start RECORD EXTRACTS
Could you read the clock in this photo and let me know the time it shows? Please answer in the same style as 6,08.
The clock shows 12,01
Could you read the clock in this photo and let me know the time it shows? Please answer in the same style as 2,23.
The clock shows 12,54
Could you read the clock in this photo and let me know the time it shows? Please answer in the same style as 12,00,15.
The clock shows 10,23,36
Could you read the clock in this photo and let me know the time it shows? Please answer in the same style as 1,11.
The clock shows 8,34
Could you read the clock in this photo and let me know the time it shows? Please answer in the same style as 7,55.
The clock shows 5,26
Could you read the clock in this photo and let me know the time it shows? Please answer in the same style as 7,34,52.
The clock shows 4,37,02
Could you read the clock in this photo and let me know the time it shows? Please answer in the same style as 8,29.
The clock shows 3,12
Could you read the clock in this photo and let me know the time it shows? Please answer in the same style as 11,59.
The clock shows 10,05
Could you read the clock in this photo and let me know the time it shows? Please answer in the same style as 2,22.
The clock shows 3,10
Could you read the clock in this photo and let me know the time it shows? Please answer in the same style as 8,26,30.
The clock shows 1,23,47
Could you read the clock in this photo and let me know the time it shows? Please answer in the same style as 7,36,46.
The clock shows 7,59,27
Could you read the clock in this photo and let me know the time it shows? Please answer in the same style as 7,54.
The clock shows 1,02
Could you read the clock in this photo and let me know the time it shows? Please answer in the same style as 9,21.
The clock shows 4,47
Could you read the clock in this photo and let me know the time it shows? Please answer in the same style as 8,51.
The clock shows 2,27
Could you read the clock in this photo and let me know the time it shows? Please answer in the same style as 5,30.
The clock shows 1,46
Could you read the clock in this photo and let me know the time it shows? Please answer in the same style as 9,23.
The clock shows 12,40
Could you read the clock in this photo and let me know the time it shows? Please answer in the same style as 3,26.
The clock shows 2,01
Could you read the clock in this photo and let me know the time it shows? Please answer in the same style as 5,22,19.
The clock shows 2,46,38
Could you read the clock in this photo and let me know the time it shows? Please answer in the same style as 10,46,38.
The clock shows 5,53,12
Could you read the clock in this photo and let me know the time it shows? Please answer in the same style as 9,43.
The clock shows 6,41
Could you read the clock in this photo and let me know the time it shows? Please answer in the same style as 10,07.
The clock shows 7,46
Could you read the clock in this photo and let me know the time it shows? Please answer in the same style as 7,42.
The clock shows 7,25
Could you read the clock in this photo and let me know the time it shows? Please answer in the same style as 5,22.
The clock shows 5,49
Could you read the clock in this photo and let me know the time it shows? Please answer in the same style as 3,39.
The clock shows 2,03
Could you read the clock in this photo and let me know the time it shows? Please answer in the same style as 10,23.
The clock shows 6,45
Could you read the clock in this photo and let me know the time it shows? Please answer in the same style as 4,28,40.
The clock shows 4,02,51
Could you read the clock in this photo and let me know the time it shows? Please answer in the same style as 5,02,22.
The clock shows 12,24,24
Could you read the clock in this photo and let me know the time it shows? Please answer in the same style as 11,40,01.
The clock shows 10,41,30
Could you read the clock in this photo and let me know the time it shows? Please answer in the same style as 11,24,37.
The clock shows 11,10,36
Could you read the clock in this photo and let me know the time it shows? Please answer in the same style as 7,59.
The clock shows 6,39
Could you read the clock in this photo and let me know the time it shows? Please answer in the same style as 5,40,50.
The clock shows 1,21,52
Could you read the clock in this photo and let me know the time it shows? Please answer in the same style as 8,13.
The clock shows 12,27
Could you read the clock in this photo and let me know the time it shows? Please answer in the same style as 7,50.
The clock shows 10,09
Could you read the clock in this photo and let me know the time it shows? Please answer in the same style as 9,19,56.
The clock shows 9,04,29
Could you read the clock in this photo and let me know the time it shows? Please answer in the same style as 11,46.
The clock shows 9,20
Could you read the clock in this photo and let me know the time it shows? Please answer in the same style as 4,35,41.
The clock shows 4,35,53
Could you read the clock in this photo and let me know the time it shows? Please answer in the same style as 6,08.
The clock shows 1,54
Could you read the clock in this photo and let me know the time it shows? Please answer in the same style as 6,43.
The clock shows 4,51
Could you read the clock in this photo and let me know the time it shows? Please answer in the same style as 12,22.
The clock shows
end RECORD EXTRACTS
#### [TASK OBJECTIVE]
Rewrite the data above, replacing each occurrence of "in the same style as" with "in the same format as" and keeping every other part identical.

#### [EXPECTED ANSWER]
Could you read the clock in this photo and let me know the time it shows? Please answer in the same format as 6,08.
The clock shows 12,01
Could you read the clock in this photo and let me know the time it shows? Please answer in the same format as 2,23.
The clock shows 12,54
Could you read the clock in this photo and let me know the time it shows? Please answer in the same format as 12,00,15.
The clock shows 10,23,36
Could you read the clock in this photo and let me know the time it shows? Please answer in the same format as 1,11.
The clock shows 8,34
Could you read the clock in this photo and let me know the time it shows? Please answer in the same format as 7,55.
The clock shows 5,26
Could you read the clock in this photo and let me know the time it shows? Please answer in the same format as 7,34,52.
The clock shows 4,37,02
Could you read the clock in this photo and let me know the time it shows? Please answer in the same format as 8,29.
The clock shows 3,12
Could you read the clock in this photo and let me know the time it shows? Please answer in the same format as 11,59.
The clock shows 10,05
Could you read the clock in this photo and let me know the time it shows? Please answer in the same format as 2,22.
The clock shows 3,10
Could you read the clock in this photo and let me know the time it shows? Please answer in the same format as 8,26,30.
The clock shows 1,23,47
Could you read the clock in this photo and let me know the time it shows? Please answer in the same format as 7,36,46.
The clock shows 7,59,27
Could you read the clock in this photo and let me know the time it shows? Please answer in the same format as 7,54.
The clock shows 1,02
Could you read the clock in this photo and let me know the time it shows? Please answer in the same format as 9,21.
The clock shows 4,47
Could you read the clock in this photo and let me know the time it shows? Please answer in the same format as 8,51.
The clock shows 2,27
Could you read the clock in this photo and let me know the time it shows? Please answer in the same format as 5,30.
The clock shows 1,46
Could you read the clock in this photo and let me know the time it shows? Please answer in the same format as 9,23.
The clock shows 12,40
Could you read the clock in this photo and let me know the time it shows? Please answer in the same format as 3,26.
The clock shows 2,01
Could you read the clock in this photo and let me know the time it shows? Please answer in the same format as 5,22,19.
The clock shows 2,46,38
Could you read the clock in this photo and let me know the time it shows? Please answer in the same format as 10,46,38.
The clock shows 5,53,12
Could you read the clock in this photo and let me know the time it shows? Please answer in the same format as 9,43.
The clock shows 6,41
Could you read the clock in this photo and let me know the time it shows? Please answer in the same format as 10,07.
The clock shows 7,46
Could you read the clock in this photo and let me know the time it shows? Please answer in the same format as 7,42.
The clock shows 7,25
Could you read the clock in this photo and let me know the time it shows? Please answer in the same format as 5,22.
The clock shows 5,49
Could you read the clock in this photo and let me know the time it shows? Please answer in the same format as 3,39.
The clock shows 2,03
Could you read the clock in this photo and let me know the time it shows? Please answer in the same format as 10,23.
The clock shows 6,45
Could you read the clock in this photo and let me know the time it shows? Please answer in the same format as 4,28,40.
The clock shows 4,02,51
Could you read the clock in this photo and let me know the time it shows? Please answer in the same format as 5,02,22.
The clock shows 12,24,24
Could you read the clock in this photo and let me know the time it shows? Please answer in the same format as 11,40,01.
The clock shows 10,41,30
Could you read the clock in this photo and let me know the time it shows? Please answer in the same format as 11,24,37.
The clock shows 11,10,36
Could you read the clock in this photo and let me know the time it shows? Please answer in the same format as 7,59.
The clock shows 6,39
Could you read the clock in this photo and let me know the time it shows? Please answer in the same format as 5,40,50.
The clock shows 1,21,52
Could you read the clock in this photo and let me know the time it shows? Please answer in the same format as 8,13.
The clock shows 12,27
Could you read the clock in this photo and let me know the time it shows? Please answer in the same format as 7,50.
The clock shows 10,09
Could you read the clock in this photo and let me know the time it shows? Please answer in the same format as 9,19,56.
The clock shows 9,04,29
Could you read the clock in this photo and let me know the time it shows? Please answer in the same format as 11,46.
The clock shows 9,20
Could you read the clock in this photo and let me know the time it shows? Please answer in the same format as 4,35,41.
The clock shows 4,35,53
Could you read the clock in this photo and let me know the time it shows? Please answer in the same format as 6,08.
The clock shows 1,54
Could you read the clock in this photo and let me know the time it shows? Please answer in the same format as 6,43.
The clock shows 4,51
Could you read the clock in this photo and let me know the time it shows? Please answer in the same format as 12,22.
The clock shows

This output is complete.